The main plot of the movie follows the new Jigsaw following John Kramer’s death in the concurrent timelines of Saw III and Saw IV, Mark Hoffman, in another game much like a child’s first ride on Billy the puppet’s creepy tricycle. The traditional shock twist ending sees Hoffman escaping police pursuit to set up the conflict in the next movie.
Saw VI (2009)
Following instruction meant for Jill from Saw V, Mark goes after the man who denied John his cancer money, William Easton. Mark lets Jill know he’s taking over the position as Jigsaw, which does not ring well with her as she has instructions to kill him from John.
Fittingly this was probably the test John forwarned Hoffman about.
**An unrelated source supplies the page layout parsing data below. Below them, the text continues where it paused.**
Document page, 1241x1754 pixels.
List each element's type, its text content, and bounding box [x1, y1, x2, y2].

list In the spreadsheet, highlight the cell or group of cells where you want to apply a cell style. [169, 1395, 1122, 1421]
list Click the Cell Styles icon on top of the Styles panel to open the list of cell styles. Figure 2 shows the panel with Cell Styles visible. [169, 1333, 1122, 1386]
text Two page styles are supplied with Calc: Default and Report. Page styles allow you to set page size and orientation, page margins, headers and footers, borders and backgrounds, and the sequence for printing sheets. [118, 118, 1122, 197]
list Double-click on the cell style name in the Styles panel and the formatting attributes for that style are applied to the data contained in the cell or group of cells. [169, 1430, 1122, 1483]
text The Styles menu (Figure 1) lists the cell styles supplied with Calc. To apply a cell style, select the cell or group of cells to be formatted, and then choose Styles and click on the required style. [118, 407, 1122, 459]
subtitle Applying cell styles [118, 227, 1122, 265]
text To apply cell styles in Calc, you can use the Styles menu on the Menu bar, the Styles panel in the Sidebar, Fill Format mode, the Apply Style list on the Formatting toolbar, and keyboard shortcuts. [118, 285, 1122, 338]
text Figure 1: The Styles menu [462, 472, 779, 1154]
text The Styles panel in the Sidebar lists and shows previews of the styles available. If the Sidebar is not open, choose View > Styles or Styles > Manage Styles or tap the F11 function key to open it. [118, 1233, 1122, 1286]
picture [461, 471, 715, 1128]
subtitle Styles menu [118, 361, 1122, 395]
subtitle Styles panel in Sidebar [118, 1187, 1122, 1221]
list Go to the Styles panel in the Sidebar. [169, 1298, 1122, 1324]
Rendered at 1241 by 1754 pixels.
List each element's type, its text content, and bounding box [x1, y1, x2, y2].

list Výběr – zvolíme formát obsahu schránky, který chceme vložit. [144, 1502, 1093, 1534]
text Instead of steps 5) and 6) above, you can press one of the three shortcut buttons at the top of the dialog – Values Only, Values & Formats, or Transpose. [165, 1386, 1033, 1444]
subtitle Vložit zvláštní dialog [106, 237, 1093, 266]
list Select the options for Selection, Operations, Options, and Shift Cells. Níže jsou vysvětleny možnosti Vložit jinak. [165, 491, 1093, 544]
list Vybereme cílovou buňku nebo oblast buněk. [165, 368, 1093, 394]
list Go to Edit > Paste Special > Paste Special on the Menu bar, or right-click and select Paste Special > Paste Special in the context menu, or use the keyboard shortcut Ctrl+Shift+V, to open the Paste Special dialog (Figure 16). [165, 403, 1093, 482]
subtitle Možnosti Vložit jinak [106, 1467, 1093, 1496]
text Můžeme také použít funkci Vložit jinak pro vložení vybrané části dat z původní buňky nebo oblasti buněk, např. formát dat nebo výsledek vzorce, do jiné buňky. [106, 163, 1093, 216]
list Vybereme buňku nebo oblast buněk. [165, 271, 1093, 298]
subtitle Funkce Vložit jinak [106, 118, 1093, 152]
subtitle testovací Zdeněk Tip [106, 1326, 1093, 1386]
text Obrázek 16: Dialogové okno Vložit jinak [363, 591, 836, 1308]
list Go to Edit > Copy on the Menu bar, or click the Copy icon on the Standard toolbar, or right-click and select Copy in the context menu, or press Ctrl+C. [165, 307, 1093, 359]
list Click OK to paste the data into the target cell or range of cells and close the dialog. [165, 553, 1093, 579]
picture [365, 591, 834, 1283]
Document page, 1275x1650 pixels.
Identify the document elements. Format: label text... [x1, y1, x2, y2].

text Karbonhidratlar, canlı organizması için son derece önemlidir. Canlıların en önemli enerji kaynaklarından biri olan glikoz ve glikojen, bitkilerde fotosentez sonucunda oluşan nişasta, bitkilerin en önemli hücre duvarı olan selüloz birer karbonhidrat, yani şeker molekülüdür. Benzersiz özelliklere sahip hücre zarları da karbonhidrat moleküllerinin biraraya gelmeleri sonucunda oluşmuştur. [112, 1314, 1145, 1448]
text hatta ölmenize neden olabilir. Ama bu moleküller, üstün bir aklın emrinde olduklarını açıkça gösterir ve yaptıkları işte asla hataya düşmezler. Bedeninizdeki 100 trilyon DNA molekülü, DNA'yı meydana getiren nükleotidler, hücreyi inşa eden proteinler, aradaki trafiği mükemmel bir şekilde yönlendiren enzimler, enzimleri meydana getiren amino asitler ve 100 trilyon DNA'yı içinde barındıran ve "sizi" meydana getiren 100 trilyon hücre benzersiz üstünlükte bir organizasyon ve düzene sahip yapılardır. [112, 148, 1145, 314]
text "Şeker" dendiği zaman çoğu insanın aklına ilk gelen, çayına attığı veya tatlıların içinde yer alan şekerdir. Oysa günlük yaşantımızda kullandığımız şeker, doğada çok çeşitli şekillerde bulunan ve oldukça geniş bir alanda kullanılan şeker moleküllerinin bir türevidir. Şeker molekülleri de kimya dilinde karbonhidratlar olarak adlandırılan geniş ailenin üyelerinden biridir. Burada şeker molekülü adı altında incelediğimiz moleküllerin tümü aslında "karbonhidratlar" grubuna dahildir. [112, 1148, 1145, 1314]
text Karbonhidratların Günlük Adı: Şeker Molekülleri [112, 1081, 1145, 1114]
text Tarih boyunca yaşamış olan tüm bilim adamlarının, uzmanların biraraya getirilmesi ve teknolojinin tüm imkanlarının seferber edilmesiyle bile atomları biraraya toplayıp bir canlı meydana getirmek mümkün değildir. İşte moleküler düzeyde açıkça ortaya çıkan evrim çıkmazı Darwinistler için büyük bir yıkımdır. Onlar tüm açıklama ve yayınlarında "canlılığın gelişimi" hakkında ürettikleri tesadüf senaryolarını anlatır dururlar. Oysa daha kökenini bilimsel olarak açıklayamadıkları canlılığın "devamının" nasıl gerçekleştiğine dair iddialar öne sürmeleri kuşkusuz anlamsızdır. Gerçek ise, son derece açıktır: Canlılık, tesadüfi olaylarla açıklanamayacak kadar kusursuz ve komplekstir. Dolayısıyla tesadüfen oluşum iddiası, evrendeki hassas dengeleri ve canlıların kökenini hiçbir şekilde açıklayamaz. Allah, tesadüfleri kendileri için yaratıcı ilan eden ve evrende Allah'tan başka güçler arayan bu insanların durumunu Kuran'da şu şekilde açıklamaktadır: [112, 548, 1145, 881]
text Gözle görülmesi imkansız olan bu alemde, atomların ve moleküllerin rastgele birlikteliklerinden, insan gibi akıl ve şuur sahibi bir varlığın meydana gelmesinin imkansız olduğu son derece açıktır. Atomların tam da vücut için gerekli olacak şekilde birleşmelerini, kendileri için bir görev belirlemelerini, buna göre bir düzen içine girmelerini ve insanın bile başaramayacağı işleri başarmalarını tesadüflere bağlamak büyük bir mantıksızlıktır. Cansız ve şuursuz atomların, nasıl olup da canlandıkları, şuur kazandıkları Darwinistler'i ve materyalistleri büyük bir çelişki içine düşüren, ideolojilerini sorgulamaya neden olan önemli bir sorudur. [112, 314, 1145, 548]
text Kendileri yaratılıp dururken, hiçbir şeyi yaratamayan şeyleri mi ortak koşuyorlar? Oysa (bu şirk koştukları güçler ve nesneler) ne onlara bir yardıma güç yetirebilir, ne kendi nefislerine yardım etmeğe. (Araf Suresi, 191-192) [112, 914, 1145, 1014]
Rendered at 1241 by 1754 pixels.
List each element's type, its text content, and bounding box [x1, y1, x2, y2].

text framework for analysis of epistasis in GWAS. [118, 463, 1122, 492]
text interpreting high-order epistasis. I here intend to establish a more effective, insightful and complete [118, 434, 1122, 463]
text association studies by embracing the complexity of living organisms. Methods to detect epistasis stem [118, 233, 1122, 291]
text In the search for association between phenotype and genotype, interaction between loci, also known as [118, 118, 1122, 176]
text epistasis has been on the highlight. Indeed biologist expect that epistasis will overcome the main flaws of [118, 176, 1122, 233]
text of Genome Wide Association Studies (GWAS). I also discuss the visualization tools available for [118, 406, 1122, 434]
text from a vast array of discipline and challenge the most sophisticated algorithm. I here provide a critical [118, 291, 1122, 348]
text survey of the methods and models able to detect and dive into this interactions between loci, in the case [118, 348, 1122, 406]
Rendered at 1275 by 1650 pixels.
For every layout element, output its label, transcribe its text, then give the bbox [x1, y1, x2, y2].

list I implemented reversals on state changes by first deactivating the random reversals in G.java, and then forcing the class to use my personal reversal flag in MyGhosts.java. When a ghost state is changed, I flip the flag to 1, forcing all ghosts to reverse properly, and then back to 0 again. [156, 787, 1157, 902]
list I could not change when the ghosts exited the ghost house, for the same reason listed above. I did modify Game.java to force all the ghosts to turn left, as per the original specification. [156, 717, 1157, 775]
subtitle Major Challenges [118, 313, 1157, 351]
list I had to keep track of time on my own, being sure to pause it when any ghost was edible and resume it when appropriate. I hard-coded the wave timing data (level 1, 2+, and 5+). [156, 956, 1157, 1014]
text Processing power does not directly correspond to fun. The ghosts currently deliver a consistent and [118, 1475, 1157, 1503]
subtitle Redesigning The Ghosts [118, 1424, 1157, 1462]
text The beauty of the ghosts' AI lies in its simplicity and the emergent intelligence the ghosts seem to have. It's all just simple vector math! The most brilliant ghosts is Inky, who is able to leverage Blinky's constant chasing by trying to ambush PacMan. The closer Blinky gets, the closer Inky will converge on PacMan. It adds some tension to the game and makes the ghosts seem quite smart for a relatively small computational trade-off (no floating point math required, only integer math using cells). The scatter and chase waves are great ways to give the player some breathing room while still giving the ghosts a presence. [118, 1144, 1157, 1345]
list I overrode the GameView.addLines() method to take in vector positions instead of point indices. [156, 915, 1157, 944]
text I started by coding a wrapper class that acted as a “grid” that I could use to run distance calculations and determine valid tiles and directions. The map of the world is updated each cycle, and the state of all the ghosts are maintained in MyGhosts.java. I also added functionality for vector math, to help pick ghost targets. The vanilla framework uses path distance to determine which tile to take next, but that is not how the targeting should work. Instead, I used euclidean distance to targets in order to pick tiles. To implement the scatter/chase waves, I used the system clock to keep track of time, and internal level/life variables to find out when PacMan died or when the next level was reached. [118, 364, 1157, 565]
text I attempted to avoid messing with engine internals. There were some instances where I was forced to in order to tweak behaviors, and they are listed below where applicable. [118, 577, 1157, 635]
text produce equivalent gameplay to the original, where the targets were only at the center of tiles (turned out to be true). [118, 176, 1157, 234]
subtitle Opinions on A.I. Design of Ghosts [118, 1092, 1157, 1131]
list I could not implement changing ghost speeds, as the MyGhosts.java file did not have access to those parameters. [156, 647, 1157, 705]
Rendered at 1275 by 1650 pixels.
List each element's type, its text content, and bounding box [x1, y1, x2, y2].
William meets a horrible end and Mark goes back to the scene only to get jumped by Jill who puts him in a reverse bear trap, much like the one he designed for Amanda in the first Saw. However, Hoffman manages to escape it.
Saw 3D (2010)
Mark Hoffman and Jill Tuck are battling for the title of Jigsaw. The storyline in the Saw movies is finally starting to simple out. The game of the movie follows another person who is kidnapped for faking his survival of a Jigsaw game for fame and money, while Hoffman goes on the attack to find Jill, who is in police custody.
Jill outs Mark as Jigsaw which he counters by mowing through a police station to get to her and end her life in a Reverse Beartrap like she had tried to use on him. As it looks like Hoffman is about to get away with it all, Dr. Lawrence Gordon, from all the way back from the original Saw, reveals himself as a new apprentice and finds Hoffman, finally putting an end to him.
Jigsaw (2017)
● Available on Peacock
Jigsaw can be watched without prior knowledge of all the other movies, but still adds to the story slightly. It takes place 10 years after the events of Saw III and Saw IV, with another apprentice rising after Jigsaw’s death.
Much like how the story went with Hoffman, the ending allows the killer to get away with the promise of more games to come. However, with no explanation regarding the surprise reappearance of Dr. Gordon in Saw 3D and all of the acolytes that he appears to be working with, fans were not sufficiently impressed and the franchise would ultimately decide to move even further into reboot territory for its next installment.
Spiral: From the Book of Saw (2021)
● Available for purchase on Prime Video
While Spiral: From the Book of Saw clearly links itself to the original Saw timeline, it is the most independent of the stories from the franchise so far. John Kramer is only mentioned in hindsight, appearing as a picture on an evidence board in what is just part of the puzzle leading to the new killer who’s inspired by the methods of Jigsaw.
The new killer only targets people on–or retired from–the police force, bringing back the moral angle of the killings as it appears that the victims were all corrupt in some way. The movie doesn’t place itself anywhere in particular in relation to the original Saw timeline, though it can be surmised that it takes place after Jigsaw and contains the most recent occurrences in the long-running serial killer/copycat saga.
Though the movie ends in typical fashion for the series, with a last-minute twist setting up future sequels, it remains to be seen whether Spiral will prove to be a more solid foundation for a future compared to Jigsaw.